Segundo Amanda, os próprios trabalhos escolares passaram a apresentar mais autenticidade. “Antes, eu recebia atividades com as mesmas respostas, todas copiadas do ChatGPT. Hoje, eles escrevem, copiam do quadro, fazem perguntas. É outro tipo de envolvimento com o conteúdo.”
A professora destaca ainda o ganho no convívio social entre os adolescentes. “No intervalo, era cada um no seu mundo. Ninguém conversava. Agora, jogam vôlei, futebol, baralho. Estão se reconhecendo como colegas de turma. Antes, tinha aluno que nem sabia o nome do outro.”
A lei federal e a situação em Goiás
A proibição do uso de celulares nas escolas foi sancionada pelo presidente Luiz Inácio Lula da Silva (PT) em 13 de janeiro deste ano, após nove anos de tramitação no Congresso Nacional. A nova legislação veda o uso do aparelho durante as aulas, intervalos e recreios em todas as etapas da educação básica. As únicas exceções são para fins pedagógicos, com orientação docente, ou em casos de emergência médica ou familiar.
Em Goiás, no entanto, a restrição não é novidade. Desde 2010, a Lei Estadual nº 16.993 já proibia o uso dos celulares em sala de aula. Após o período de aulas remotas na pandemia da Covid-19, quando o celular se tornou uma ferramenta indispensável, a Secretaria de Estado da Educação (Seduc-GO) reforçou a norma com uma nota de recomendação às unidades escolares.
A secretária estadual de Educação, Fátima Gavioli, avalia que a lei federal é positiva, mas pondera sobre desafios estruturais para sua plena aplicação. “Há duas questões que o Ministério da Educação ainda precisa responder. Primeiro, quem ficará responsável pela guarda dos aparelhos? As escolas não têm estrutura para armazenar centenas de celulares com segurança. Segundo, é necessário saber se o governo federal pretende investir em equipamentos pedagógicos com acesso restrito às redes sociais, mas que permitam a navegação em conteúdos educativos.”

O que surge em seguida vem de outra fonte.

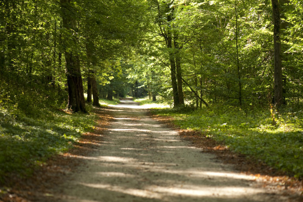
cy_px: 101
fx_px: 883
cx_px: 152
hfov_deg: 19.5
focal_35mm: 105
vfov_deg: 13.0
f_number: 4
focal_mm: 105
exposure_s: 1/200
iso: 400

Em Goiânia, a prefeitura também adotou medidas para promover o uso consciente da tecnologia nas escolas. Uma das primeiras leis sancionadas pelo prefeito Sandro Mabel, ainda em janeiro, foi a Lei Municipal nº 11.313, que cria a Semana de Prevenção e Combate ao Uso Excessivo de Celulares nas Escolas da Rede Municipal. A campanha será realizada anualmente, na terceira semana de outubro, com ações de conscientização, rodas de conversa, palestras e envolvimento das famílias.
A Secretaria Municipal de Educação (SME) informou que a aplicação da nova lei deve ser feita com diálogo, e não de forma punitiva. “A ideia é mudar o hábito, e não apenas proibir. O celular pode ser uma ferramenta pedagógica, desde que usado com propósito, monitoramento e bom senso”, diz a nota enviada pela SME.
Desafios
Apesar das normas já em vigor em níveis federal, estadual e municipal, o monitoramento ainda é um dos maiores obstáculos. Segundo a mesma pesquisa da Equidade.info, 57% dos estudantes relatam dificuldade em reduzir o tempo de tela. Por outro lado, 51% dos alunos afirmaram que já deixaram de levar o celular para a escola, o que indica uma possível mudança de comportamento em curso.
Entre os professores, 40% são totalmente contra o uso do aparelho em ambiente escolar. Já entre os gestores, o índice é ainda maior: 45% defendem a proibição completa. Em contrapartida, do lado dos alunos, apenas 18% são contrários ao uso, enquanto 30% são totalmente favoráveis — um indicativo de que o tema ainda provoca debate entre gerações e perfis distintos.
Especialistas em educação avaliam que a questão do celular nas escolas vai além da disciplina em sala: envolve aspectos de saúde mental, interação social, segurança digital e até mesmo desigualdade de acesso.
A psicopedagoga e especialista em tecnologias na educação Renata Carvalho afirma que a proibição por si só não é suficiente. “O que vai funcionar é o desenvolvimento da autonomia dos estudantes e o uso da tecnologia com intencionalidade pedagógica. Só dizer ‘não pode’ pode gerar rejeição. O ideal é mostrar que há momentos certos para tudo, inclusive para o celular.”